= Botia uit China.
Klein geslacht van karpers met 7 soorten uit de familie van de ➛Botiidae.
Modderkuipers, endemisch in subtropisch zuidelijk China, waar de vissen leven in rivieren met een matige tot vrij stevige ➛stroming, boven een zandbodem met rolkeien. De gelijkenis met het geslacht ➛Leptobotia is groot.
Langwerpige vissen met een zijdelings samengedrukt lichaam, veelal bijzonder buigzaam, waarvan rug- en buiklijn vrijwel parallel lopen en een lage, spitse snuit. Het uiteinde daarvan is voorzien van twee paar korte ➛baarddraden, evenals een paar in de hoeken van de onderstandige, vrij kleine bek en een paar zintuigknoppen op de onderlip, drie in totaal, één van de kenmerken waarmee deze soorten van die van andere geslachten afwijken. Ogen ver naar achteren, met daaronder een uitzetbare doorn, verborgen in een groef.

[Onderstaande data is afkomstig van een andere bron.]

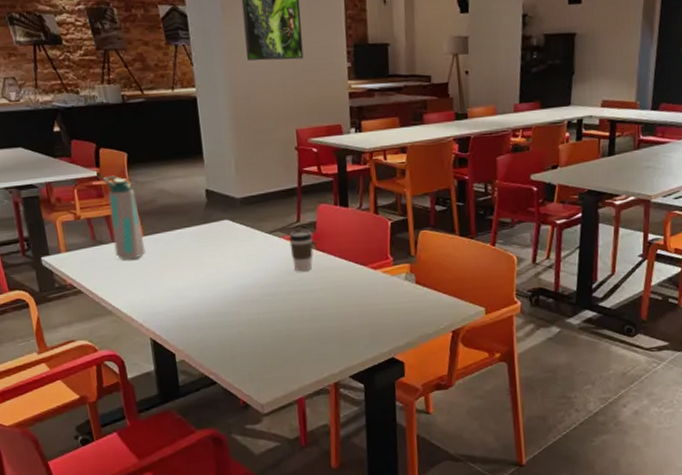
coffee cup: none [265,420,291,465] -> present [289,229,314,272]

Andere kenmerken zijn onder meer schubloze wangen, rugvin relatief ver naar achteren, enkel het achterste deel van de ➛zwemblaas met een benig kapsel, en een schedel zonder fontanel. Borst- en buikvinnen staan op de buiklijn, in rust horizontaal. De staartvin is vrij groot en gevorkt, de rugvin staat centraal. Alle vinnen zijn afgerond. Het geslachtsonderscheid is bij volwassen dieren te zien aan de vollere buikstreek van de vrouwelijke dieren. Het onderscheid tussen de verschillende soorten is klein en soms moeilijk te zien.
Vreedzame en sociale dieren, die voornamelijk op de bodem leven. Houdt ze bij voorkeur in een groepje van zeker vijf dieren. Combineren met andere vissen is geen probleem, tenzij al te klein. Zorg voor helder en zuurstofrijk water met ten minste enige stroming, waarin ze zich met grote snelheid behendig van de en luwe plek naar de andere verplaatsen. Neem goed afgerond, fijn zand, waarin de dieren zich soms ingraven. Ook schuilplaatsen tussen stenen worden gewaardeerd. De vissen zijn gevoelig voor afnemende ➛waterkwaliteit. Overige bijzonderheden als vermeld bij de familie.
Met voedsel weinig kieskeurig. Typische carnivoren die enkel ➛dierlijk voer eten. Behalve ➛levend voer wordt ook ➛diepvries- en ➛droogvoer geaccepteerd.
Geen van de soorten is in aquaria nagekweekt.
Yang & Chen 1992
Verspreid over het stroomgebied van de Mekong rivier in de Chinese provincie Yunnan, Laos en Thailand.
Lichaam zeer flexibel, buik ronder dan de overige soorten. Ogen relatief klein. Tekening met 9 tot 12 donkerbruine dwarsbanden die de buik nooit helemaal halen. Over de ogen een lengtestreep tot de voorste dwarsband, evenals één over het voorhoofd als één er onder. Rugvin aan de basis bruin, met hoger een dwarsband op de vinstralen. Staartvin met drie dwarsbanden aan boven- en onderrand. Borstvinnen met bruine accenten aan de basis.
Lengte tot 11,5 cm.
Verzorging en gedrag als aangegeven bij het geslacht en de familie.
Geschikt voor aquaria vanaf 100 liter.
Temperatuur: 20 tot 26° C
pH: 6-8 dH: 0-18 fH: 0-32 ppm: 0-300
Geen IUCN registratie. Ooit bekend als Botia longiventralis.